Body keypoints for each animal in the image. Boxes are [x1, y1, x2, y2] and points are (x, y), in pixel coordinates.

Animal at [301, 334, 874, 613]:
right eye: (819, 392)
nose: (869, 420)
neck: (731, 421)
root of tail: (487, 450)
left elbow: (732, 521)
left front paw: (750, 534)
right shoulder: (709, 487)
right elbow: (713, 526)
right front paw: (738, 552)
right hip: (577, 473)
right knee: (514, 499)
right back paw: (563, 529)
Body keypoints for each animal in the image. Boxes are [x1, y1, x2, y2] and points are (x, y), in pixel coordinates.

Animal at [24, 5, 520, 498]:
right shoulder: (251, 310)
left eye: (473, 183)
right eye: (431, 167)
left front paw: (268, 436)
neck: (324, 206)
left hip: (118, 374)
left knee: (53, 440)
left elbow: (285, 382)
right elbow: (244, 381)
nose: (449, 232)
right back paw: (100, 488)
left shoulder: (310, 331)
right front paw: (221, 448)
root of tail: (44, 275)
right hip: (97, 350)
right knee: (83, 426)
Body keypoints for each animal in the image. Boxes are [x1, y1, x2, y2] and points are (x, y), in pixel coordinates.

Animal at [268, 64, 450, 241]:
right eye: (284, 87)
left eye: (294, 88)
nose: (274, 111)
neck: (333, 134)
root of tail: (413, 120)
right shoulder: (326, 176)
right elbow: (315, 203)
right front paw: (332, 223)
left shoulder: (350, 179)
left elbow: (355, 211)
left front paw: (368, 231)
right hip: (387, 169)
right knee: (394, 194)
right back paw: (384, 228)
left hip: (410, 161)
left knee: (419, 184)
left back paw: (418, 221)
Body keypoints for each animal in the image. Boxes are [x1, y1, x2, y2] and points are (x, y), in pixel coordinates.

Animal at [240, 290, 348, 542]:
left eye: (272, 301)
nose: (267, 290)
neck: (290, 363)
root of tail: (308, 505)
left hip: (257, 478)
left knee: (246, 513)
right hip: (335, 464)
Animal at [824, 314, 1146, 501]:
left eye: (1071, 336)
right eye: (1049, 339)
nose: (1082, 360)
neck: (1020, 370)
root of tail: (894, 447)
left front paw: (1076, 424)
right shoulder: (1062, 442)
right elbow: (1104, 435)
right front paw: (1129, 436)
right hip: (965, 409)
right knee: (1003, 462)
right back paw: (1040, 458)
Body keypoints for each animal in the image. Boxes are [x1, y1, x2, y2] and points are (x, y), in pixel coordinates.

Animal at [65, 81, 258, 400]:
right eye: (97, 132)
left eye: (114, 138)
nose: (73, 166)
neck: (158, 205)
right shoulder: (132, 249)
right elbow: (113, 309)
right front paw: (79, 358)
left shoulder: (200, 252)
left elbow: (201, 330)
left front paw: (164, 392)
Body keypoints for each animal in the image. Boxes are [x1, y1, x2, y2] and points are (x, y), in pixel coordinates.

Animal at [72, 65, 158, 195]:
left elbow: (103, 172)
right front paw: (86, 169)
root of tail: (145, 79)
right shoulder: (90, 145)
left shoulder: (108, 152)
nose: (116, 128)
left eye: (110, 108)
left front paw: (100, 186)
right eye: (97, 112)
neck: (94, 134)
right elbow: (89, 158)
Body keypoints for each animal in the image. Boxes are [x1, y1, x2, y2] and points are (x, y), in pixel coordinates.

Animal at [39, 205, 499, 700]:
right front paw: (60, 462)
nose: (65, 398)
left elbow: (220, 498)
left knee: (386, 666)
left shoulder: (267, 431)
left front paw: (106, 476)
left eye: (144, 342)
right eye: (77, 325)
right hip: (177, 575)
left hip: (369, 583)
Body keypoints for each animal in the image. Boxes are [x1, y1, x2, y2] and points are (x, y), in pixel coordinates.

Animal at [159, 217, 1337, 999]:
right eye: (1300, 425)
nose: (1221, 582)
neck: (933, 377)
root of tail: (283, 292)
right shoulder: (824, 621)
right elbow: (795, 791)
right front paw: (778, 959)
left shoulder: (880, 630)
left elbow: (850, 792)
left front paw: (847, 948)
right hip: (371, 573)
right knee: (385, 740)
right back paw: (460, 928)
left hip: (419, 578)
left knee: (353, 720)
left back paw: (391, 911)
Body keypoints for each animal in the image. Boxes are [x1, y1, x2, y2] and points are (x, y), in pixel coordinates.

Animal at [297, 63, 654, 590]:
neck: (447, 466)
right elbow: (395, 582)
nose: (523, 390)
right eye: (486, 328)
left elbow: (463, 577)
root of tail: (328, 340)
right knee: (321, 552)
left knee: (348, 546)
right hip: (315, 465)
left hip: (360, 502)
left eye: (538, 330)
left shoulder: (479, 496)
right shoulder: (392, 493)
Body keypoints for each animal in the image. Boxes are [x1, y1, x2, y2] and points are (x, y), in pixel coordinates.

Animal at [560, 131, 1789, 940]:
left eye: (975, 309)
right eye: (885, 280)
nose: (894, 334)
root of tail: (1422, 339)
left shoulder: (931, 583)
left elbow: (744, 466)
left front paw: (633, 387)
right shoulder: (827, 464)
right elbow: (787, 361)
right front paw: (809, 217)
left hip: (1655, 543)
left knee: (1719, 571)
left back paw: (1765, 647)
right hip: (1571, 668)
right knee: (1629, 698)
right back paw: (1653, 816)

TASK REQUIREMENTS - Some of the data mentions "back". Copy every line where it does.

ANSWER TO THE EXERCISE -
right back paw: (563, 529)
right back paw: (100, 488)
right back paw: (384, 228)
left back paw: (418, 221)
right back paw: (1040, 458)
right back paw: (460, 928)
left back paw: (391, 911)
left back paw: (1765, 647)
right back paw: (1653, 816)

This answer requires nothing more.